THE TRAGEDY IN DAPCHI

MONDAY EDITORIAL

The authorities must do more to secure the future of our children

The fact that Nigeria hardly learn from its experiences was brought to fore last week when the “technically defeated” Boko Haram insurgents invaded a female secondary school in Yobe State and carried away dozens of girls with the authorities, both in the state and Abuja, left in a state of utter confusion. Yet, the experiences of Federal Government College, Buni Yadi where no fewer than 58 male students were brutally assassinated and that of Chibok where several girls are yet to be accounted for almost four years after, should have taught lessons on how to prevent or manage such tragedies.

 Unfortunately, repeated attacks on schools by the insurgents in recent years have created fear in many vulnerable students and their parents, especially in some parts of the country and is affecting the attitude to education with Boko Haram whose guiding philosophy is “western education is sinful” winning the psychological war. The implication of such a state of affair is damaging. When a school is under attack and students become targets, according to Manuel Fotaine, West Africa Regional Director of United Nations Children Fund (UNICEF), “not only are their lives shattered, the future of the nation is stolen.”

 Although the current administration of President Muhammadu Buhari seems to be managing the optics better, having learnt from the ugly experience of the past, there is no sign that it is doing anything different. First, a claim was put out that many of the girls had been found at a time there was no such thing. And then a visiting Governor Ibrahim Gaidam would be making insensitive remarks to traumatised parents. To compound the problem, there is yet no real confirmation of the actual number of the missing girls beyond mere conjectures.

 In the wake of the tragedy, the Lagos State Chapter of the Bring Back Our Girls (BBOG) Coalition raised several pertinent questions which require answers from the authorities. Some of these questions include but are not limited to: “Are there so many roads and settlements in the immediate area that 100 people can disappear without a trace? Are the insurgents ghosts who move through the landscape unseen and unheard? What arrangements have been made to support the devastated family members of the missing who are holding a vigil until their children are back?

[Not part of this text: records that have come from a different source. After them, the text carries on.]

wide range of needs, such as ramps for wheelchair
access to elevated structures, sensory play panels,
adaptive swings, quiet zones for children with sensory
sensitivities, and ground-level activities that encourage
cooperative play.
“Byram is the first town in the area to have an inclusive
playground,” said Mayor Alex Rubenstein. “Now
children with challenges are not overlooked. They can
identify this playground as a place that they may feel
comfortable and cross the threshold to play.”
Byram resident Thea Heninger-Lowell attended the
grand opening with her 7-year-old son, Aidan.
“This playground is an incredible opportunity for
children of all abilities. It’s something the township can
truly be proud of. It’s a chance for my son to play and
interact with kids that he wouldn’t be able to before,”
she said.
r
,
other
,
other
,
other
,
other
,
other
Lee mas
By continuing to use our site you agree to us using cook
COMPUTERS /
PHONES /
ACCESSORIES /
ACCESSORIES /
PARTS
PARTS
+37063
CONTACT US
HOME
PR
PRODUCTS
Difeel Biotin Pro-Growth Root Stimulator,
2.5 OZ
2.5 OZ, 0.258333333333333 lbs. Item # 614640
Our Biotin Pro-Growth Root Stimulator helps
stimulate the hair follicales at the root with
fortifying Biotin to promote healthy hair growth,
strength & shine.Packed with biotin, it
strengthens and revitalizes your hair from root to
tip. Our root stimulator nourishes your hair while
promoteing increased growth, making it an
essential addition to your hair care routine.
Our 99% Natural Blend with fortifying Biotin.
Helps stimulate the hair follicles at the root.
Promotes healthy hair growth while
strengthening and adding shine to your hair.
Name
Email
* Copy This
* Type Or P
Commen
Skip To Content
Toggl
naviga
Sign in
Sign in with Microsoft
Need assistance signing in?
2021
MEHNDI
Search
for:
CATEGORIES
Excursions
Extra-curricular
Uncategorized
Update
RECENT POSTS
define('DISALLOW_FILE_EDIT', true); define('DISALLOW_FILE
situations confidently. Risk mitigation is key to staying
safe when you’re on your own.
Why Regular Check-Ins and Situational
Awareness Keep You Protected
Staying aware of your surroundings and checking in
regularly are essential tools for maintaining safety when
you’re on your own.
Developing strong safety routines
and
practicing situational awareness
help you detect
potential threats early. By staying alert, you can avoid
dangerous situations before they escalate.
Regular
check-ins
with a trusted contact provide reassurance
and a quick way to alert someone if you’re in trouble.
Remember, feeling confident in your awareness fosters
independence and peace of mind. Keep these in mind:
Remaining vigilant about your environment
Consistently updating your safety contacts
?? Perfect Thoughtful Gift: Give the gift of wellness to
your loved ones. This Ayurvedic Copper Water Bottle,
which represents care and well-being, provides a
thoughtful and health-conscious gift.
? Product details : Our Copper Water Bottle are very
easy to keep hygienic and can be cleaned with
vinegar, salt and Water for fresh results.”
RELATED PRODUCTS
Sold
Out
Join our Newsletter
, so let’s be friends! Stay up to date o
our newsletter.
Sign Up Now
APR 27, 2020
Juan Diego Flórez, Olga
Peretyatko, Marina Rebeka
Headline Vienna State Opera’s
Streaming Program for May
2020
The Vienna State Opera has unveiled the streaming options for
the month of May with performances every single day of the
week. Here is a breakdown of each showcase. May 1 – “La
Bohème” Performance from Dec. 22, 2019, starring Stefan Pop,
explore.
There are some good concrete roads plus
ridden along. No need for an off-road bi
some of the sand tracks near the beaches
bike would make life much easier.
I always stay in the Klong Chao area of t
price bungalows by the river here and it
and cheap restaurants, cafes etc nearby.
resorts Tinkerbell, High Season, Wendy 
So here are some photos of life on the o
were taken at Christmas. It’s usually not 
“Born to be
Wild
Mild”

What has happened to the Safe Schools Initiative that was launched in 2014 under which schools were to be pooled into safer areas with a military presence?”

 The Safe Schools Initiative, launched after the Chibok kidnap, was meant to counter the growing attacks on the right to education and to build community security groups to promote safe zones for education, consisting of teachers, parents, police and community leaders. “We cannot stand by and see schools shut down, girls cut off from their education and parents in fear of their daughters’ lives,” said former British Prime Minister, Mr. Gordon Brown, then UN Special Envoy on Education at the launch. “The Safe School Initiative will put Nigeria on track to help more and more girls and boys go to school and learn.”

 Unfortunately, the idea has long been abandoned with the schools, including those in the Boko Haram area of operation, left to their individual devices. But with the recent attacks by the insurgent—who have proved conclusively that regardless of what the authorities are saying, they still possess sufficient capacity for evil—there is an urgent need to go back to the drawing board.  We cannot afford to leave our children at the mercy of violent predators bent on truncating their future. It is also time the Buhari administration admitted the reality that Boko Haram is still very strong in their areas of operations that more efforts would be needed to root out the insurgents.